A fiesta out of a fiasco

Last March 17, snowy Sundsvall in Sweden became home to the summery spirit of our compatriots as 17 or so sojourner and emigrant Filipinos pulled off a bayanihan fiesta in a seeming consular fiasco.

Pancit (noodles), munggo guisado (mung bean soup), and itlog na maalat at kamatis (salted egg and tomato salad) are seldom served at the monthly consular outreach missions of the Philippine Embassy in Oslo. But that day was special: The aroma of Pinoy dishes greeted me along with the smiles of Filipino women and their Swedish spouses and mestizo children as I entered the venue. An airline mishandling of needed equipment or some such mishap had delayed the mission by half a day. But instead of grumbling over bad luck, the cheery few who had arrived early converged at the kitchen to produce a quick buffet.

The heroine of the hour was a Filipino woman who lived nearby (and who requested that she remain unnamed because, she said, “Anyone in my position will definitely do the same”). She emptied her fridge so that no one would go hungry during the half-day wait for the mission to start. She and a few other Filipino women cooked the various dishes and sliced fruits and vegetables, and also made coffee and juice. Someone brought in a large chocolate cake. All that fulsome food turned our budding frustration into a festive mood.

The place was abuzz, with everyone chatting with everyone else. We shared our varying (mostly happy) reasons for being presently in Sweden and traded similar past (sometimes unhappy) encounters with our embassy in Oslo. Some added others on Facebook. One whom I added, Aida Bengtsson, came to submit for processing the passport of her daughter, Angelica, who, I was impressed to learn, is part of our national women’s floorball team. We talked about maybe meeting again in Singapore later this year, when her daughter’s team visits there. Another remarkable fellow was a Swede who, without any formal language training, talked as if he had been speaking Filipino all his life.

Each of us came from different, far-flung corners of Sweden: Emilie Lindgren, from Davao, has been living somewhere north of Sundsvall for 15 years; Jarom Moreno, from Pangasin, was scheduled to travel 18 more hours back to Malmö, a city at the southern tip of Sweden. But we conversed with one another as longtime acquaintances would. So much so that while I traveled alone by taxi expecting to routinely have my passport renewed, I came out carpooling with a few new friends. Our heroine’s husband gladly drove us to the train station.

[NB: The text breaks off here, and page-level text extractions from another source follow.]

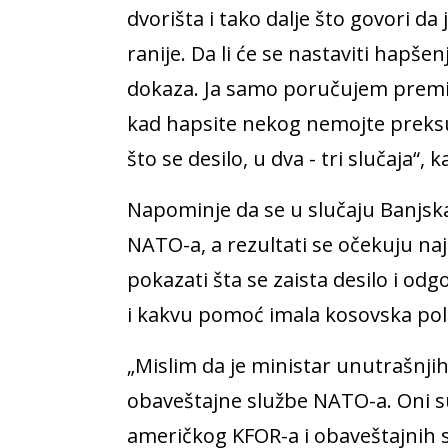
dvorišta i tako dalje što govori d
ranije. Da li će se nastaviti hapš
dokaza. Ja samo poručujem premij
kad hapsite nekog nemojte preksu
što se desilo, u dva - tri slučaja“, k
Napominje da se u slučaju Banjsk
NATO-a, a rezultati se očekuju naj
pokazati šta se zaista desilo i odgo
i kakvu pomoć imala kosovska pol
„Mislim da je ministar unutrašnji
obaveštajne službe NATO-a. Oni su
američkog KFOR-a i obaveštajnih 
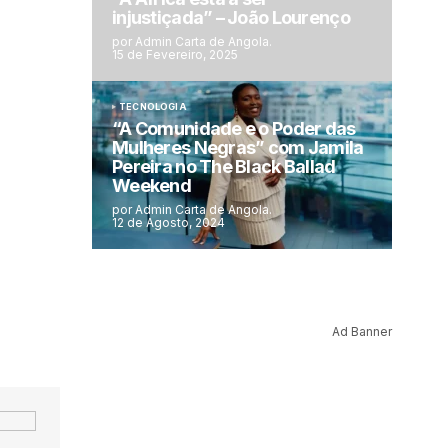
injustiçada” – João Lourenço
por Admin Carta de Angola.
15 de Fevereiro, 2025
TECNOLOGIA
“A Comunidade e o Poder das
Mulheres Negras” com Jamila
Pereira no The Black Ballad
Weekend
por Admin Carta de Angola.
12 de Agosto, 2024
Ad Banner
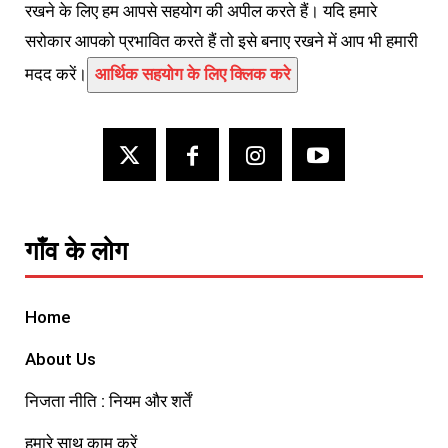
रखने के लिए हम आपसे सहयोग की अपील करते हैं। यदि हमारे
सरोकार आपको प्रभावित करते हैं तो इसे बनाए रखने में आप भी हमारी
मदद करें।
आर्थिक सहयोग के लिए क्लिक करे
गाँव के लोग
Home
About Us
निजता नीति : नियम और शर्तें
हमारे साथ काम करें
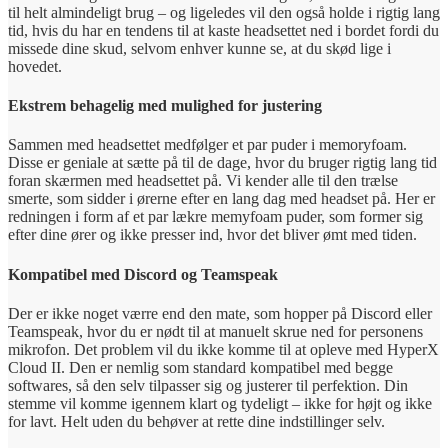
til helt almindeligt brug – og ligeledes vil den også holde i rigtig lang
tid, hvis du har en tendens til at kaste headsettet ned i bordet fordi du
missede dine skud, selvom enhver kunne se, at du skød lige i
hovedet.
Ekstrem behagelig med mulighed for justering
Sammen med headsettet medfølger et par puder i memoryfoam.
Disse er geniale at sætte på til de dage, hvor du bruger rigtig lang tid
foran skærmen med headsettet på. Vi kender alle til den trælse
smerte, som sidder i ørerne efter en lang dag med headset på. Her er
redningen i form af et par lækre memyfoam puder, som former sig
efter dine ører og ikke presser ind, hvor det bliver ømt med tiden.
Kompatibel med Discord og Teamspeak
Der er ikke noget værre end den mate, som hopper på Discord eller
Teamspeak, hvor du er nødt til at manuelt skrue ned for personens
mikrofon. Det problem vil du ikke komme til at opleve med HyperX
Cloud II. Den er nemlig som standard kompatibel med begge
softwares, så den selv tilpasser sig og justerer til perfektion. Din
stemme vil komme igennem klart og tydeligt – ikke for højt og ikke
for lavt. Helt uden du behøver at rette dine indstillinger selv.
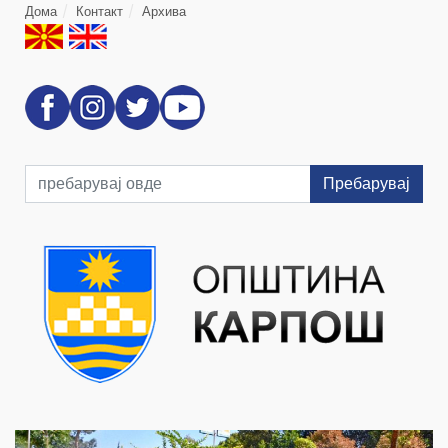
Дома
Контакт
Архива
Пребарувај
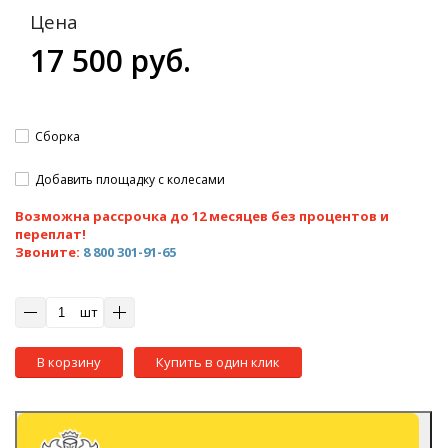
Цена
17 500 руб.
Сборка
Добавить площадку с колесами
Возможна рассрочка до 12 месяцев без процентов и
переплат!
Звоните:
8 800 301-91-65
шт
В корзину
Купить в один клик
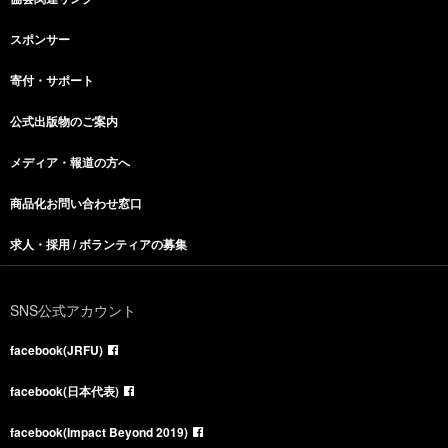
スポンサー
寄付・サポート
公式出版物のご案内
メディア・報道の方へ
商品化お問い合わせ窓口
求人・採用 / ボランティアの募集
SNS公式アカウント
facebook(JRFU)
facebook(日本代表)
facebook(Impact Beyond 2019)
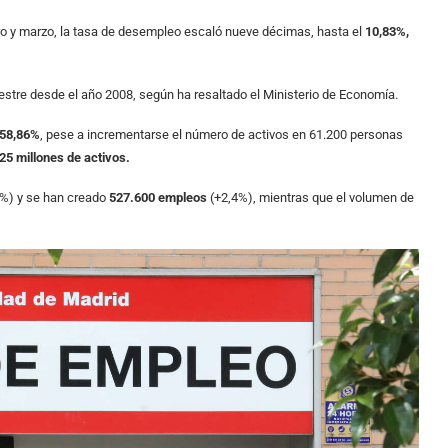
ro y marzo, la tasa de desempleo escaló nueve décimas, hasta el
10,83%,
estre desde el año 2008, según ha resaltado el Ministerio de Economía.
 58,86%
, pese a incrementarse el número de activos en 61.200 personas
25 millones de activos.
9%) y se han creado
527.600 empleos
(+2,4%), mientras que el volumen de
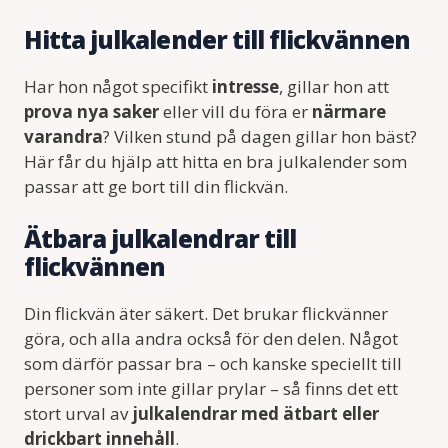
Hitta julkalender till flickvännen
Har hon något specifikt
intresse
, gillar hon att
prova nya saker
eller vill du föra er
närmare
varandra
? Vilken stund på dagen gillar hon bäst?
Här får du hjälp att hitta en bra julkalender som
passar att ge bort till din flickvän.
Ätbara julkalendrar till
flickvännen
Din flickvän äter säkert. Det brukar flickvänner
göra, och alla andra också för den delen. Något
som därför passar bra – och kanske speciellt till
personer som inte gillar prylar – så finns det ett
stort urval av
julkalendrar med ätbart eller
drickbart innehåll
.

The Swedes present—mostly husbands and fathers of the applicants—all seemed utterly impressed. With or without their equipment, the mission officials could have come earlier to sort out preliminaries (they were already in a Sundsvall hotel since early morning). People of other nationalities would have bickered with these tardy officials when they arrived, a Swedish husband told me. But we Pinoys were polite and helpful when they did. Somehow, also, we all decided as a matter of course not to follow the scheduled order of our turns at the table and instead followed a more equitable logic: Some applicants had to catch the four or five o’clock train, so we let them go first; my carpool group had six o’clock train tickets, so we went second. It was Filipino fairmindedness at its finest. Aida Bengtsson’s husband Ronnie commented later (on a related picture I posted online) that he was “so thankful to be a part of the Filipino community. It’s amazing how the Filipinos living nearby arranged food, coffee, cakes and fruits [for] all of us while waiting.”

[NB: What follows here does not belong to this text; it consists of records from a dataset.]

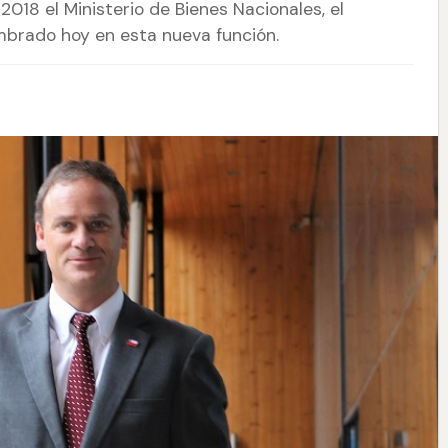
18 el Ministerio de Bienes Nacionales, el
mbrado hoy en esta nueva función.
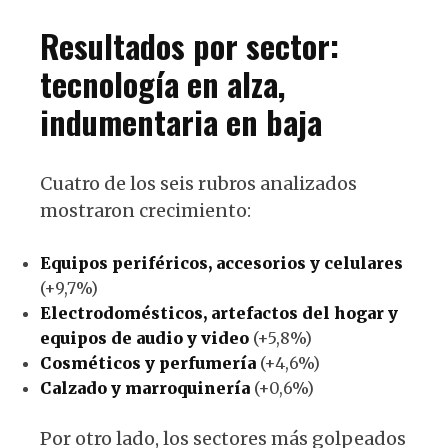
Resultados por sector:
tecnología en alza,
indumentaria en baja
Cuatro de los seis rubros analizados
mostraron crecimiento:
Equipos periféricos, accesorios y celulares
(+9,7%)
Electrodomésticos, artefactos del hogar y
equipos de audio y video
(+5,8%)
Cosméticos y perfumería
(+4,6%)
Calzado y marroquinería
(+0,6%)
Por otro lado, los sectores más golpeados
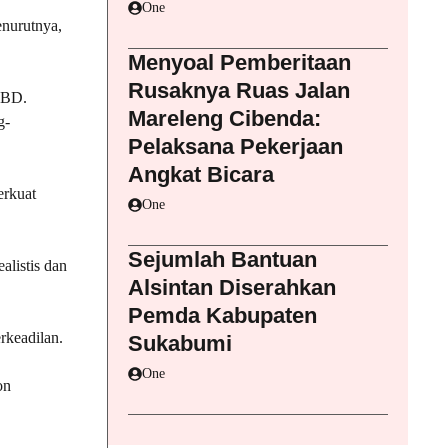
One
nurutnya,
Menyoal Pemberitaan
Rusaknya Ruas Jalan
APBD.
Mareleng Cibenda:
g-
Pelaksana Pekerjaan
Angkat Bicara
erkuat
One
Sejumlah Bantuan
alistis dan
Alsintan Diserahkan
Pemda Kabupaten
rkeadilan.
Sukabumi
One
on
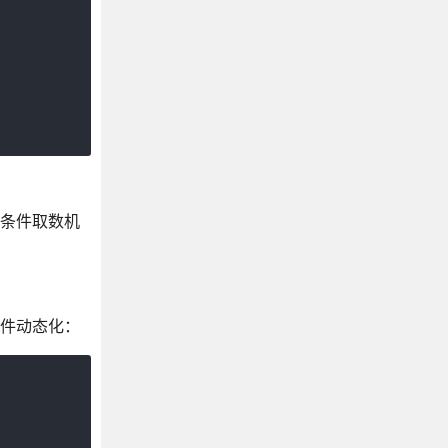
条件取数机
条件动态化：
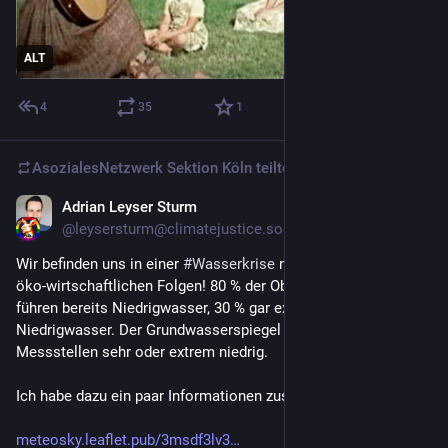
ALT
4
35
1
AsozialesNetzwerk Sektion Köln
teilte
Adrian Leyser Sturm
21 Std.
*
@
leysersturm@climatejustice.social
Wir befinden uns in einer 
#
Wasserkrise
 mit schwerwiegenden 
öko-wirtschaftlichen Folgen! 80 % der Oberflächengewässer 
führen bereits Niedrigwasser, 30 % gar extremes 
Niedrigwasser. Der Grundwasserspiegel ist an der Hälfte der 
Messstellen sehr oder extrem niedrig.
Ich habe dazu ein paar Informationen zusammengetragen:
meteosky.leaflet.pub/3msdf3lv3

The bayanihan spirit I experienced at Sundsvall was a welcome contrast to the divisive politics crowding our national headlines. We need more anecdotes like this—spontaneous celebrations of common citizenship within or outside our shores—if we wish to overcome our present “us versus them” (i.e., populist) mindset. After all, at the heart of every democracy are narratives of inclusion: stories which show that each of us is related to every other in some special, heartfelt way as members of the same community. Here in Sweden, or back home in the Philippines.

Bryan Dennis Gabito Tiojanco, a JSD candidate at Yale Law School, graduated cum laude from the University of the Philippines College of Law. He will be a postdoctoral fellow at the National University of Singapore Centre for Asian Legal Studies in the coming academic year.